More concretely, firm leaders also highlight Perkins Coie’s improved financial performance. (An added bonus has been the firm’s lack of debt, and overall conservative financial management.) "We knew that we needed to get our income numbers up," says Giles, referring to the firm’s thinking in the lead-up to the 2005 strategic plan. In 2005 Perkins Coie’s RPL was $575,000 and its PPP was $610,000, which ranked it 81 and 85, respectively, among the 100 top-grossing U.S. law firms as ranked by The American Lawyer. For fiscal year 2012 the firm’s RPL rank is 66 and its PPP rank is 67.

Several years ago, Giles says, "we had trouble getting lateral partners interested in talking to us because we weren’t going to be competitive with offers from other firms they were considering." The firm’s early lateral success itself became part of the solution to this problem, because as the percentage of its attorneys in higher-billing-rate cities like Chicago, Silicon Valley, and Washington, D.C., increased, its profits and RPL steadily improved, says Giles.

Perkins Coie’s compensation structure is also appealing to many laterals. There are two key aspects: a bonus pool—which in recent years constitutes more than a third of the firm’s net income—and a four-tier partnership. The firm views bonuses, which are set by the 18-member compensation committee and have ranged between $2,500 and $2.7 million, as the great equalizers. The comparatively large bonus pool provides Perkins Coie with the flexibility to quickly and appropriately compensate partners for their contributions, says Giles. The ratio between the highest-paid equity partner and the lowest-paid nonequity partner can reach 23:1.

Perkins Coie’s multitiered partnership structure is also set up to be flexible. Partners in the two lower-level tiers have either 100 percent or 80 percent of their compensation guaranteed. Partners in the two higher tiers have none of their compensation guaranteed. Since 2005, the equity tier has risen a little under 9 percent, to 165, while over the same period the nonequity tier increased around 73 percent, to 240. The practical result is that currently 59 percent of the 405 partners fall into The American Lawyer’s nonequity classification for fiscal year 2012. Perkins Coie’s somewhat elaborate partnership structure also allows it to bring on board partners in practices that have faced rate pressures, such as labor and employment and land use. "Some firms have made a conscious decision to get out of some practices, but we want to be able to provide a full range of services," says Giles, who will end what will be a 28-year tenure as managing partner when his current four-year term expires at the end of 2014.

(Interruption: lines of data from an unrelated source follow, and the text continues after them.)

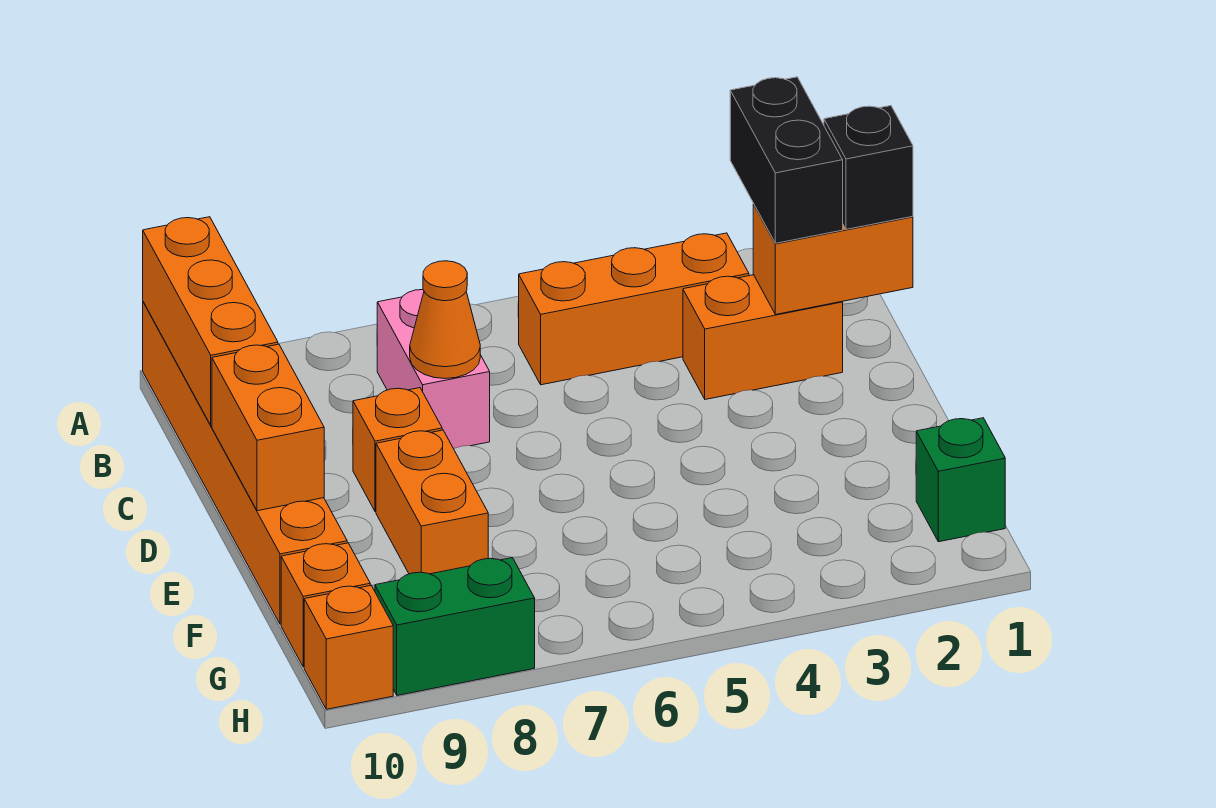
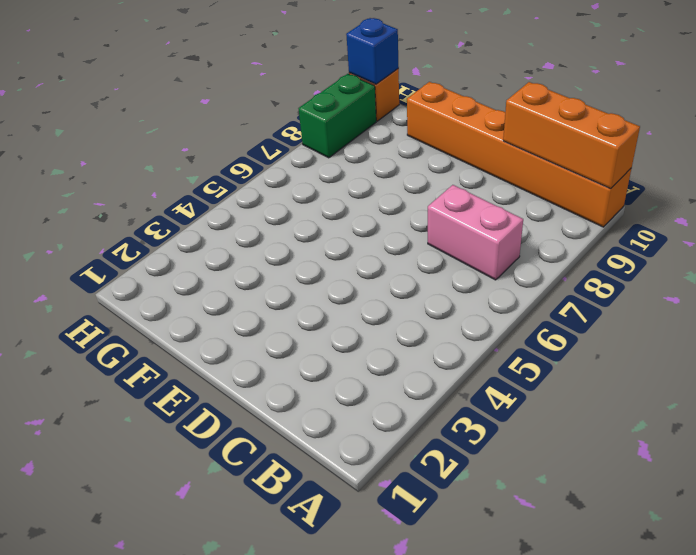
blue 1x1 brick [346,18,399,84] -> none
none -> orange 1x3 brick [519,233,749,385]
none -> orange 1x2 brick [683,275,843,399]
none -> orange 1x1 brick [353,388,442,512]

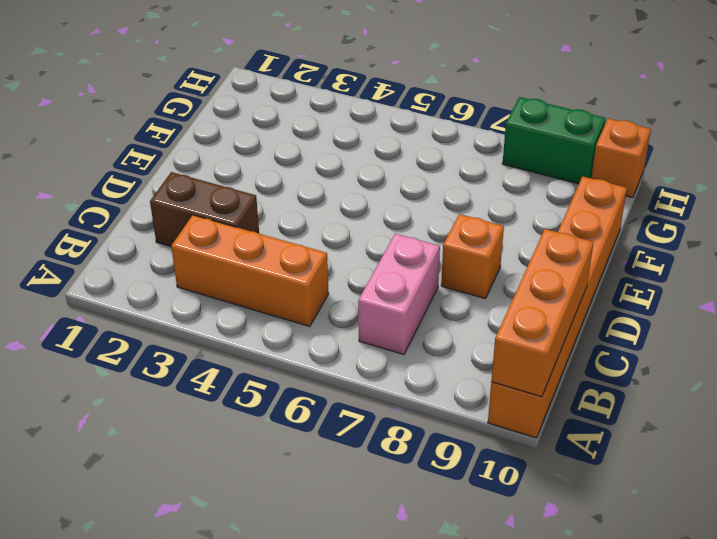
brown 1x2 brick [150,172,259,246] -> orange 1x2 brick [683,275,843,399]
none -> orange 1x2 brick [376,430,488,574]
none -> green 1x1 brick [916,418,1005,542]
none -> orange 1x1 brick [281,543,370,667]

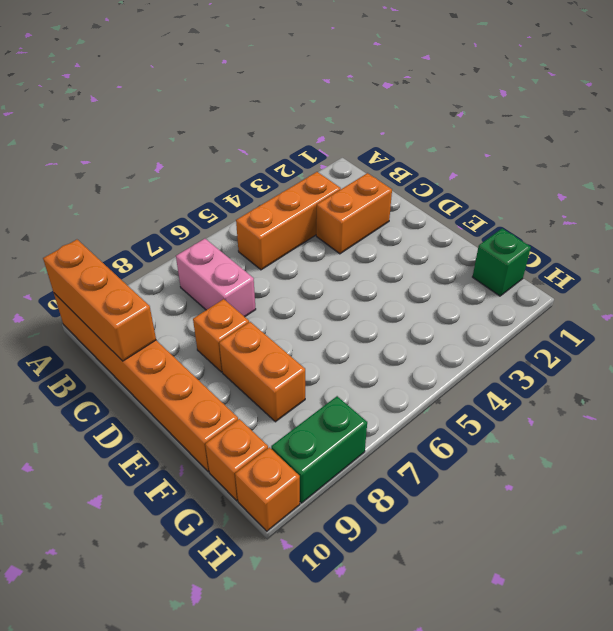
none -> orange 1x2 brick [753,204,913,315]
none -> orange 1x1 cone [410,261,480,379]
none -> orange 1x2 brick [212,344,324,511]

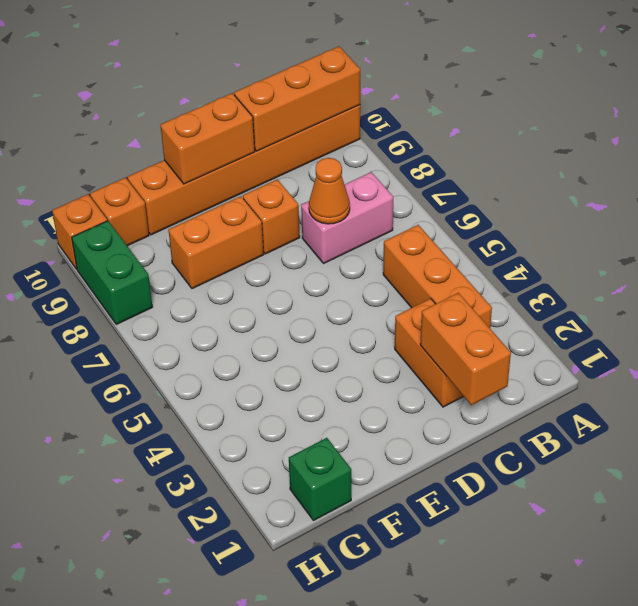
none -> black 1x2 brick [730,77,843,243]
none -> black 1x1 brick [824,106,913,229]

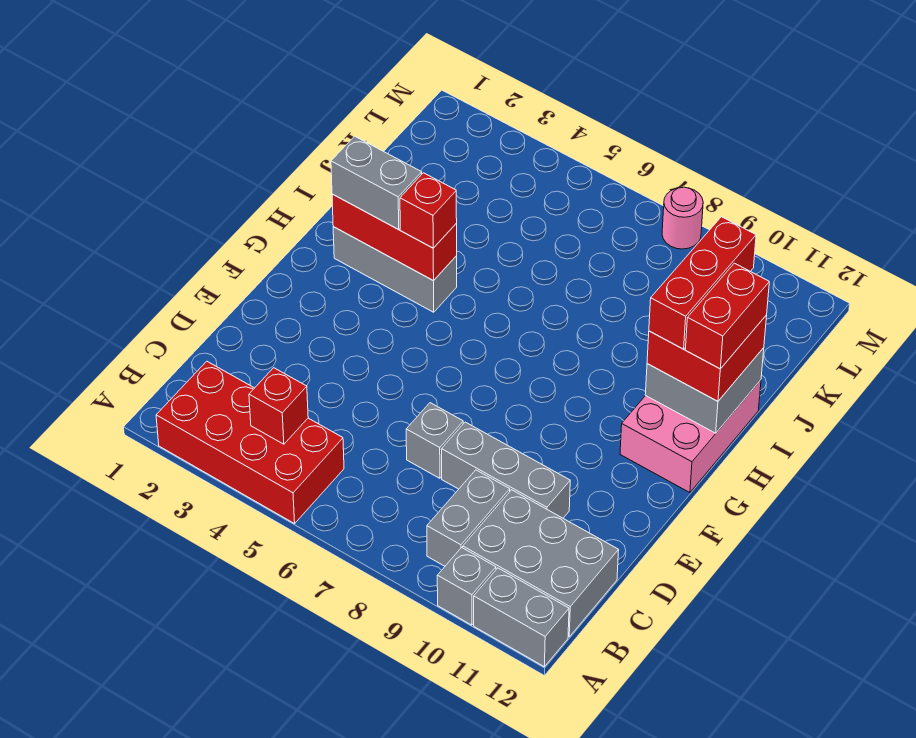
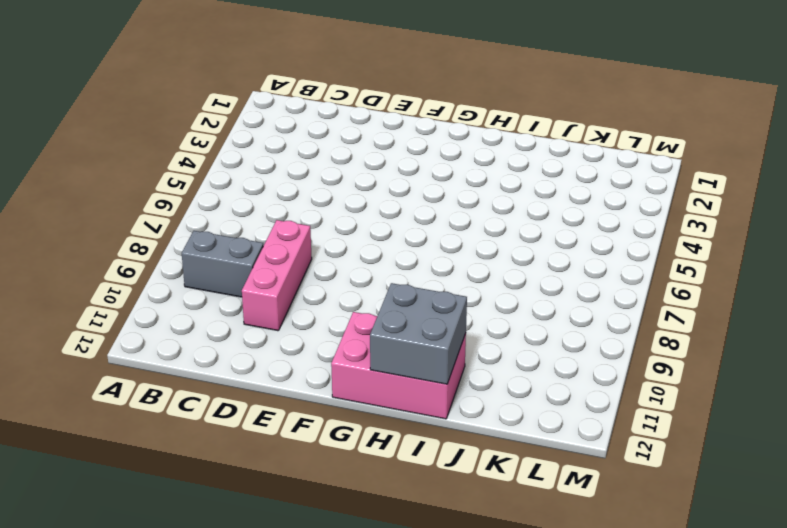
pink 1x3 brick [242,220,312,331] -> grey 1x3 brick [441,422,570,518]
none -> red 2x4 brick [156,361,344,524]
none -> grey 1x1 brick [437,547,496,625]
none -> grey 1x2 brick [474,568,569,667]

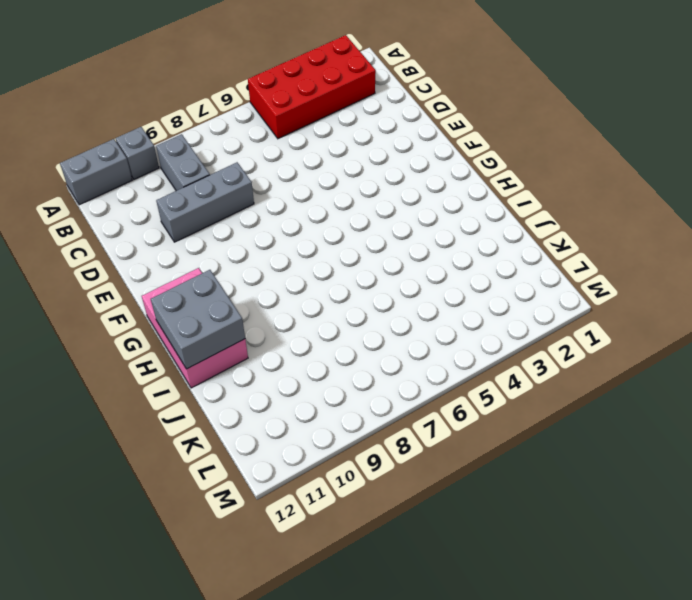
none -> grey 2x3 brick [463,490,619,637]
none -> grey 1x1 brick [406,403,463,478]
none -> grey 1x3 brick [333,227,457,312]

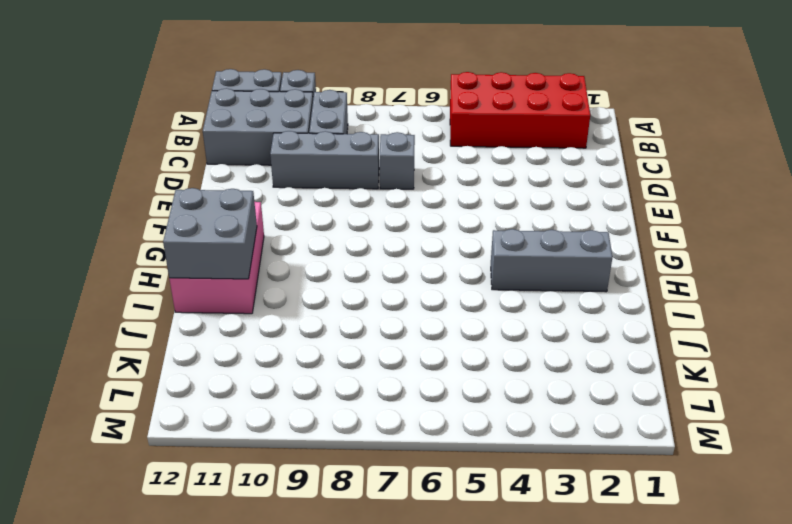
none -> pink 1x1 round brick [662,187,703,249]
none -> red 1x1 brick [249,368,308,444]
none -> red 1x3 brick [332,194,457,281]

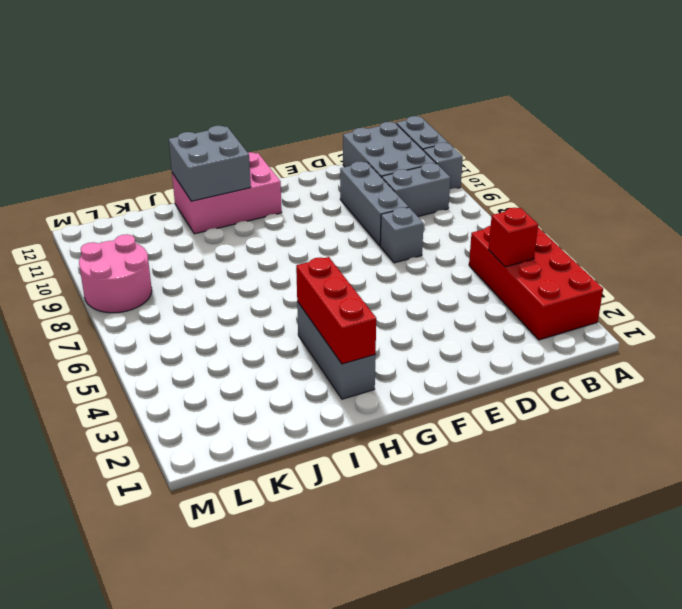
pink 2x2 round brick [79,234,152,313] -> pink 1x1 round brick [662,187,703,249]
none -> grey 1x2 brick [331,136,422,229]
none -> red 1x1 brick [400,173,457,248]
none -> red 2x2 brick [647,315,767,401]

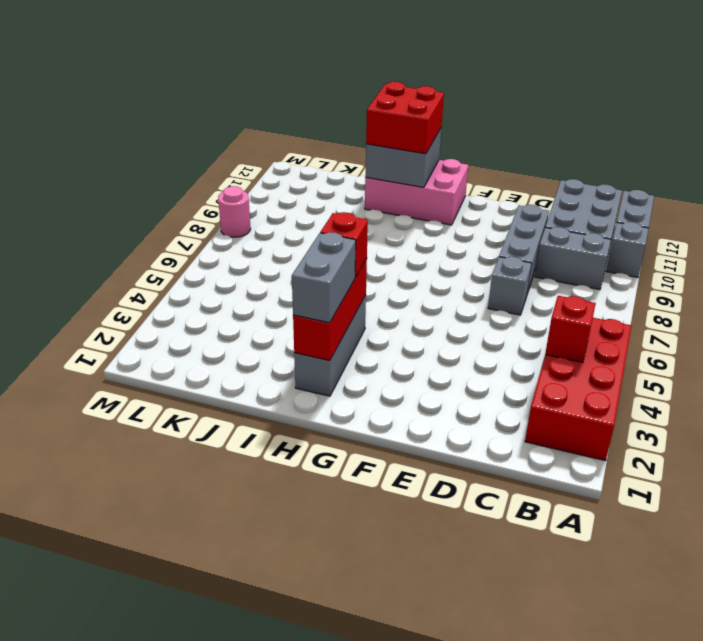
none -> red 1x3 brick [649,217,756,349]
none -> red 1x2 brick [685,263,769,369]

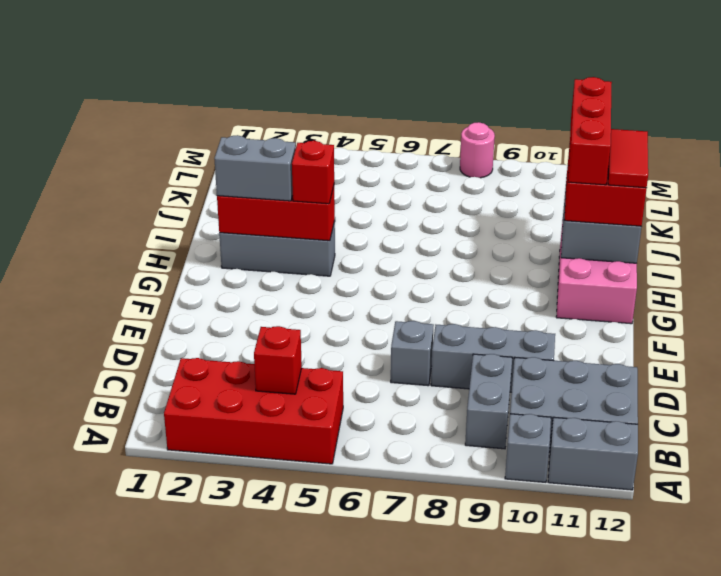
red 1x2 tile [608,129,648,188] -> red 1x2 brick [685,263,769,369]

After essentially a decade of both geographic and practice expansion, Perkins Coie can forthrightly assert that it stacks up nicely when measured against those four bulleted criteria Giles outlined on that patio in Montecito. The firm that less than a decade ago essentially viewed the world from its Seattle offices as a place to lose yourself now sees the value of a broader perspective.